Problem details:
Transcribe all records exactly; omit pictures.

Task data:
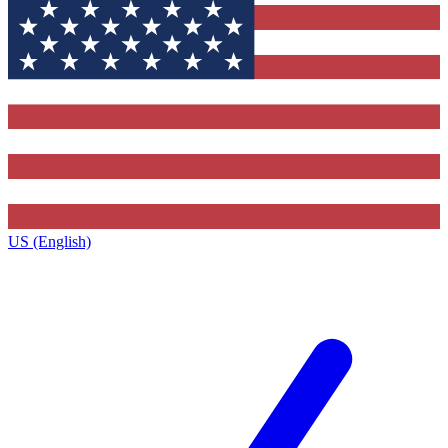
US (English)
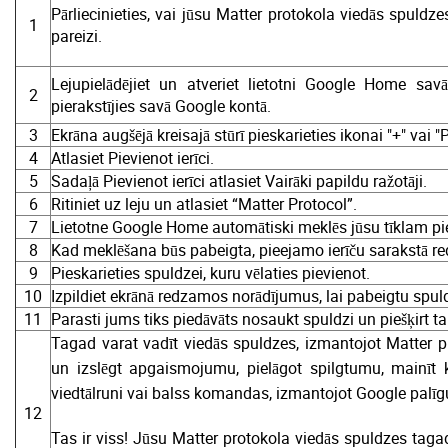
Pārliecinieties, vai jūsu Matter protokola viedās spuldze
1
pareizi.
Lejupielādējiet un atveriet lietotni Google Home savā v
2
pierakstījies savā Google kontā.
3
Ekrāna augšējā kreisajā stūrī pieskarieties ikonai "+" vai "
4
Atlasiet Pievienot ierīci.
5
Sadaļā Pievienot ierīci atlasiet Vairāki papildu ražotāji.
6
Ritiniet uz leju un atlasiet “Matter Protocol”.
7
Lietotne Google Home automātiski meklēs jūsu tīklam pievi
8
Kad meklēšana būs pabeigta, pieejamo ierīču sarakstā re
9
Pieskarieties spuldzei, kuru vēlaties pievienot.
10
Izpildiet ekrānā redzamos norādījumus, lai pabeigtu spu
11
Parasti jums tiks piedāvāts nosaukt spuldzi un piešķirt ta
Tagad varat vadīt viedās spuldzes, izmantojot Matter pr
un izslēgt apgaismojumu, pielāgot spilgtumu, mainīt 
viedtālruni vai balss komandas, izmantojot Google palīg
12
Tas ir viss! Jūsu Matter protokola viedās spuldzes taga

Reply:
US (English)
Pārliecinieties, vai jūsu Matter protokola viedās spuldze
1
pareizi.
Lejupielādējiet un atveriet lietotni Google Home savā v
2
pierakstījies savā Google kontā.
3
Ekrāna augšējā kreisajā stūrī pieskarieties ikonai "+" vai "
4
Atlasiet Pievienot ierīci.
5
Sadaļā Pievienot ierīci atlasiet Vairāki papildu ražotāji.
6
Ritiniet uz leju un atlasiet “Matter Protocol”.
7
Lietotne Google Home automātiski meklēs jūsu tīklam pievi
8
Kad meklēšana būs pabeigta, pieejamo ierīču sarakstā re
9
Pieskarieties spuldzei, kuru vēlaties pievienot.
10
Izpildiet ekrānā redzamos norādījumus, lai pabeigtu spu
11
Parasti jums tiks piedāvāts nosaukt spuldzi un piešķirt ta
Tagad varat vadīt viedās spuldzes, izmantojot Matter pr
un izslēgt apgaismojumu, pielāgot spilgtumu, mainīt 
viedtālruni vai balss komandas, izmantojot Google palīg
12
Tas ir viss! Jūsu Matter protokola viedās spuldzes taga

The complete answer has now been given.